Why are addition and multiplication included in the signature of first-order Peano arithmetic?

In the second-order approach to Peano Arithmetic, the only non-logical symbols are the constant $0$ and the successor function $S(*).$ But, when we go to first-order Peano Arithmetic, something goes wrong with this approach, and we need to include addition and multiplication among our non-logical symbols, as well as a whole slew of axioms in this larger language.

What goes wrong?

For instance, I've read that we can define addition in second-order arithmetic by writing

• $x+0 = x$
• $x+S(y) = S(x+y).$

Why does this work in second order arithmetic, but not in first-order?

Solution 1:

There is a point of confusion in the question:

For instance, I've read that we can define addition in second-order arithmetic by writing

• $x+0 = x$
• $x+S(y) = S(x+y).$

Why does this work in second order arithmetic, but not in first-order?

That does not work in second-order arithmetic. It is an implicit characterization of the addition function, but it is not an explicit definition of the addition function in terms of the successor function.
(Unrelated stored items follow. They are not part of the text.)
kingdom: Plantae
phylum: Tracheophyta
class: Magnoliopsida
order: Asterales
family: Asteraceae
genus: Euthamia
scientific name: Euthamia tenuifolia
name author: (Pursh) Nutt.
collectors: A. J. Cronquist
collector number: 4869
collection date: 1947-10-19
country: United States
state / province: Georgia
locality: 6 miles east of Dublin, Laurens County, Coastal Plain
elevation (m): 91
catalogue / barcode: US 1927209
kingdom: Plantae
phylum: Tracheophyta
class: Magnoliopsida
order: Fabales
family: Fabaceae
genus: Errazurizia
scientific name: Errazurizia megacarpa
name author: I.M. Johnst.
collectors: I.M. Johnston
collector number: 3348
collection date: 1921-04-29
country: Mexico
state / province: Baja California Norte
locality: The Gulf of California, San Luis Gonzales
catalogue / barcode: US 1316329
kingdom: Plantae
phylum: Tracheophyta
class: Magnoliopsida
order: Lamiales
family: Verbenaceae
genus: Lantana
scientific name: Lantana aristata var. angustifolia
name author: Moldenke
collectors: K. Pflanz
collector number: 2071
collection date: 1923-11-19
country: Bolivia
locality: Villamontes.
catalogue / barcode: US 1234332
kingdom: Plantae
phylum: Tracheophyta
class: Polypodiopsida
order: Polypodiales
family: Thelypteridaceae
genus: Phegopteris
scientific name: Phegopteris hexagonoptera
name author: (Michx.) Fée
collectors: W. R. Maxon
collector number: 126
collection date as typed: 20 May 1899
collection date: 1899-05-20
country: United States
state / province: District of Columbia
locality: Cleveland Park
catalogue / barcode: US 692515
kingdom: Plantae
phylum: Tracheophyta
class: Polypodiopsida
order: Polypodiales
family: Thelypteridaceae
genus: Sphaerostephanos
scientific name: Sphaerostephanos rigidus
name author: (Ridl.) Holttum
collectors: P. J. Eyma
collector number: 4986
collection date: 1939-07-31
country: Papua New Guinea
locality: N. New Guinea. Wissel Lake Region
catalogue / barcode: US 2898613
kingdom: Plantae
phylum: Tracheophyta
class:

A genuine definition is a formula $\phi(n,m,p)$ in a language without the addition symbol $+$ such that, for all natural numbers $n,m,p$, we have $n + m = p$ if and only if $\phi(n,m,p)$ holds. A "pseudo-definition" that is able to refer to the object being defined is called an implicit definition, but implicit definability is much weaker than actual definability.

One actual definition of addition of natural numbers in second-order arithmetic is: $$ n + m = p \Leftrightarrow (\forall f)\left[ \left( f(0) = n \land (\forall k)[f(S(k)) = S(f(k)]\right ) \to f(m) = p\right]. $$ Here $n,m,p$ are natural numbers, $(\forall k)$ quantifies over the natural numbers, and $(\forall f)$ quantifies over all unary functions from the natural numbers to themselves. Notice that, crucially, the right side does not mention $+$. In the particular definition, we could also rewrite it with an existential function quantifier: $$ n + m = p \Leftrightarrow (\exists f)\left( f(0) = n \land (\forall k)[f(S(k)) = S(f(k))] \land f(m) = p\right.) $$

Why does this definition not work in first-order logic? Because, in a single-sorted first-order theory of arithmetic, it is not possible to quantify over functions in the way that the definition does.

Now, that does not prove that it is impossible to define addition of natural numbers in terms of successor. It only shows that the definition in second-order arithmetic does not go through unchanged.

One way to see that addition is not definable from successor is sketched in this answer by Alex Kruckman. The key point is that if we look at the first-order theory of the natural numbers with successor and a constant for 0, every formula in this language (with some free variables) is equivalent to a quantifier-free formula in the language (with the same free variables). A proof of that is given by Richard Kaye here. So if addition was definable in that structure, it would be definable by a quantifier-free formula. But by analyzing the form of such a formula we can show that it cannot define addition.

Actually, more is known. Neither addition nor multiplication is definable from successor alone; multiplication is not definable from successor and addition; and addition is not definable from successor and multiplication. The theory of the natural numbers with multiplication and addition is undecidable, but the restriction to just addition is decidable, and the restriction with just multiplication is decidable.

Solution 2:

The reason is that it is impossible to define addition and multiplication using only successor operation in first-order logic.